Within CEE, 66% of CEOs say they personally have strong digital skills (percentage of respondents saying “agree” or “agree strongly”), well above the global rate of 55% and Western Europe’s 53%. But fewer of them are active on social media than their international peers (35%, versus 43% globally and 45% in Western Europe).
Like their counterparts around the globe, CEOs in Central and Eastern Europe need to be attuned to issues of digital trust as the world becomes more interconnected and ever larger quantities of customers’ and counterparties’ data end up in companies’ hands.
And businesses are putting more effort into leveraging that data to improve their performance. In our conversations with clients in the region, we have been noticing a shift in priorities in the way they use technology.
In the past, companies mostly asked what technology could do to make them more efficient, while today they’re focusing their efforts on how it can help them acquire new clients and sell more to current ones. That shift is helping to place issues of digital trust at the top of the CEO agenda.
Fortunately, the region’s rapid technological advance over the past 20 years – the process of “leapfrogging” over older technologies that constitute legacy systems in more advanced economies – may be bolstering digital trust.

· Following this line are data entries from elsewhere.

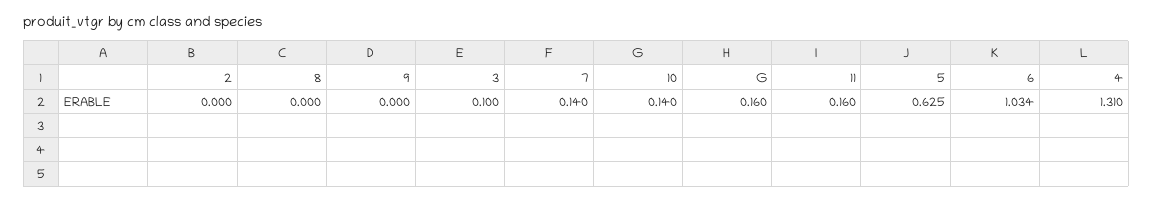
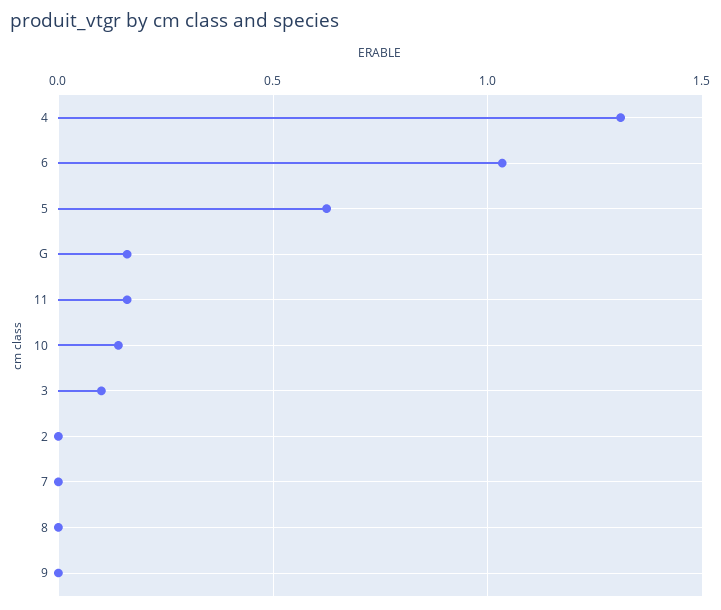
  {
    "2": 0,
    "8": 0,
    "9": 0,
    "3": 0.1,
-   "7": 0.14,
+   "7": 0,
    "10": 0.14,
    "G": 0.16,
    "11": 0.16,
    "5": 0.625,
    "6": 1.034,
    "4": 1.31
  }

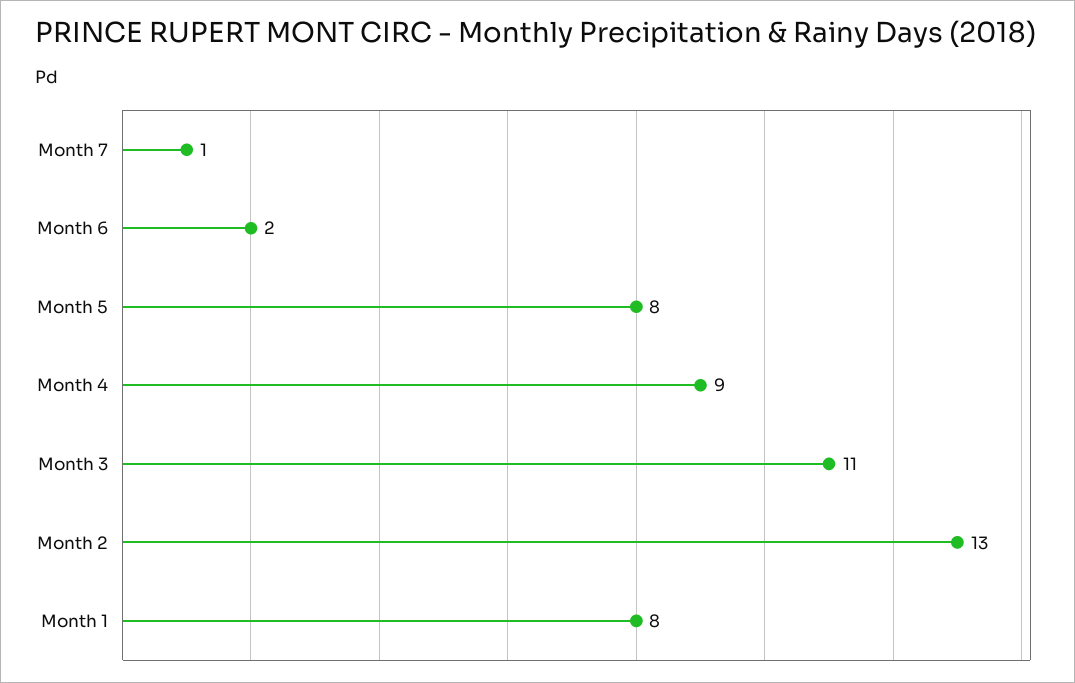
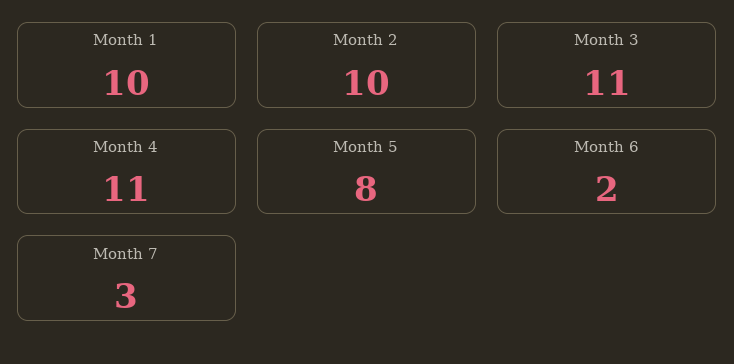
  {
-   "Month 7": 1,
+   "Month 7": 3,
    "Month 6": 2,
    "Month 5": 8,
-   "Month 4": 9,
+   "Month 4": 11,
    "Month 3": 11,
-   "Month 2": 13,
+   "Month 2": 10,
-   "Month 1": 8
+   "Month 1": 10
  }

Take banking as an example. While consumers in the West have decades of experience with brick-and-mortar branches and need to be persuaded to trust online access, many of their CEE counterparts don’t need any convincing: online is the only kind of banking they’ve ever known. In a region where face-to-face trust is often in short supply, CEOs need to explore how they can leverage their online credibility with customers.
Meanwhile, business leaders in the region seem remarkably sanguine about the danger from cyber threats. Just 46% of CEOs said they were “somewhat concerned” or “extremely concerned” about this issue – the lowest percentage on a list of 10 threats. We believe this number is set to grow in the coming years, moving closer to the global figure of 61%.
For now, the low number may be a function of company size: Since hackers can attack companies anywhere in the world, it makes economic sense for them to go after the biggest, richest targets. As companies in the region grow, they will become increasingly attractive targets.
Trust between companies and regulators is also crucial, and the case of LinkedIn in Russia illustrates how countries are becoming more focused on developing and enforcing local rules on data storage and data protection.
A Moscow court ordered that the business-oriented social networking site be blocked throughout Russia, after finding it violated a requirement to store the personal data of Russian citizens on servers inside the country, and had collected the data of unregistered users without legitimate grounds1. As governments step into the area of digital trust in an attempt to protect their citizens and the interests of the state, further such cases are bound to arise, making it crucial for CEOs to understand developments in this area and monitor compliance.
Trust and cooperation among various spheres will also be key to unlocking the region’s potential for innovation. Central and Eastern Europe has a long, proud tradition of technical education, and CEE is a popular destination for multinationals to outsource research and development. Where the region still needs to improve is in converting all that knowledge into homegrown companies.
The ability to innovate will become key for the region as its advantage on labour costs is steadily eroded by rising wages. This was reflected in the survey: CEOs selected innovation as the top area to strengthen in order to capitalise on new opportunities, followed by digital and technological capabilities and human capital, as stated above
The challenge for CEE policymakers and business leaders is to create a truly integrated ecosystem for tech development. At the moment, the region has all the pieces of the puzzle: academia, research, a vibrant startup scene and established businesses. What’s missing is the integration of all of these elements.
Smart CEOs (and other leaders) will look for ways to break down the silo mentality that keeps different elements of the ecosystem from working together effectively.